A pumping station at the outfall of the beck at Water End was installed to prevent the River Ouse back-flooding the beck. At Askham Bog, the height above sea level is 12 m, and in the first 3.5 km, the beck only falls by 12 cm. At the outfall, the beck is at 10 m above sea level.

In Medieval times, a corn mill was located on the beck on Hob Moor. The mill was mentioned as far back as 1563, but was destroyed by fire in 1600. It was rebuilt in 1601, and was used as a place to house plague victims, which "discouraged people from taking corn to the mill". In 1868, works to install a gas plant for the North Eastern Railway led to the discovery of the York Hoard at the outfall of Holgate Beck into the River Ouse. As the outfall area of Holgate Beck is known to have been on a trade route that crossed the Ouse in that location, there is the belief that more archaeological remains lay there waiting to be discovered. In 1884, when Holgate Ward was incorporated into the City of York, the beck became the natural border.

The beck drains an area of 1,072 ha, and flows across peat bogs, lacustrine sands, glacial till and York Moraines. Its catchment area includes Askham Bog, Hob Moor, Woodthorpe, Acomb and Holgate. The Environment Agency classify the watercourse as being 'heavily modified', and at the northern end it is enclosed under the railway yards and the proposed York Central Development. At the northern end of the watercourse, the beck formed the eastern edge of Millennium Green open space and is central to helping with flood alleviation of the York Central Development scheme.

**Task description:** Return the part of the Holgate Beck passage between "In Medieval times, a" and "the natural border.", inclusive, copied word for word.

**Records:**
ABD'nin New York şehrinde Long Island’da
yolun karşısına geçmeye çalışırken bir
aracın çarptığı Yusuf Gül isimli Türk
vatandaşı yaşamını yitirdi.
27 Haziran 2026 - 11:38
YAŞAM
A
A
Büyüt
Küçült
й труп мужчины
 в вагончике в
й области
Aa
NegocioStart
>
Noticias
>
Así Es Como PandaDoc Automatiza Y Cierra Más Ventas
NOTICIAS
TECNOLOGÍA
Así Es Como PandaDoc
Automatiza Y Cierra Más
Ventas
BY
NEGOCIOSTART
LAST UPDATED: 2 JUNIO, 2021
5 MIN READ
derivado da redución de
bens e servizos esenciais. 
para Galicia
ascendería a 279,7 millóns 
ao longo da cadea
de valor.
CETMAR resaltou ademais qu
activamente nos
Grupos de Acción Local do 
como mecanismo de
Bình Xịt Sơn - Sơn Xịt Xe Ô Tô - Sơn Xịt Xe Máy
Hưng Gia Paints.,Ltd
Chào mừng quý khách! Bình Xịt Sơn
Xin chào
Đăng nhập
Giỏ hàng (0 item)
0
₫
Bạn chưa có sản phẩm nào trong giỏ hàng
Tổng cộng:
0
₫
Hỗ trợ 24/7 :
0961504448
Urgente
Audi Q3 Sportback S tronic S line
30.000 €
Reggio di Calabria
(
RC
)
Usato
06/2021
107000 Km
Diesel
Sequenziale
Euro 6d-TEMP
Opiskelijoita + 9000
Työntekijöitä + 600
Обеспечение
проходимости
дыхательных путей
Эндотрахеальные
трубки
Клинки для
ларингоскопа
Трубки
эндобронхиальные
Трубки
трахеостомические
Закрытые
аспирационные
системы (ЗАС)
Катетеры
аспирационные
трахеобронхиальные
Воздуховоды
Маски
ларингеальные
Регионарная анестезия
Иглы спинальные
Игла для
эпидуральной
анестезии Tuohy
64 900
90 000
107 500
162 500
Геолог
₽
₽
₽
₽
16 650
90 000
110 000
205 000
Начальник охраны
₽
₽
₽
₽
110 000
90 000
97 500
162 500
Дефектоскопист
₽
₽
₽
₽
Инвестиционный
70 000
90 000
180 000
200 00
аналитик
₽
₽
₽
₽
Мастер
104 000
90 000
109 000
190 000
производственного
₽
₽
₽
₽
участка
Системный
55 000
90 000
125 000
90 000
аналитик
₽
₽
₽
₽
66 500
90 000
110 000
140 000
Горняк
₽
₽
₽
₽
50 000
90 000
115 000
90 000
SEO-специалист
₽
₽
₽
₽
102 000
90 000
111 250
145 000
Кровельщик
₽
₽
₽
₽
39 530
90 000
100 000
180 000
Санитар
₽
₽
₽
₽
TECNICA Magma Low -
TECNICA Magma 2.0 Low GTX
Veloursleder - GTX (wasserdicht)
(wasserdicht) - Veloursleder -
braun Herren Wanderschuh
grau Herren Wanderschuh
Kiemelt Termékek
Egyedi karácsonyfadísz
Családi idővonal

**Task result:**
In Medieval times, a corn mill was located on the beck on Hob Moor. The mill was mentioned as far back as 1563, but was destroyed by fire in 1600. It was rebuilt in 1601, and was used as a place to house plague victims, which "discouraged people from taking corn to the mill". In 1868, works to install a gas plant for the North Eastern Railway led to the discovery of the York Hoard at the outfall of Holgate Beck into the River Ouse. As the outfall area of Holgate Beck is known to have been on a trade route that crossed the Ouse in that location, there is the belief that more archaeological remains lay there waiting to be discovered. In 1884, when Holgate Ward was incorporated into the City of York, the beck became the natural border.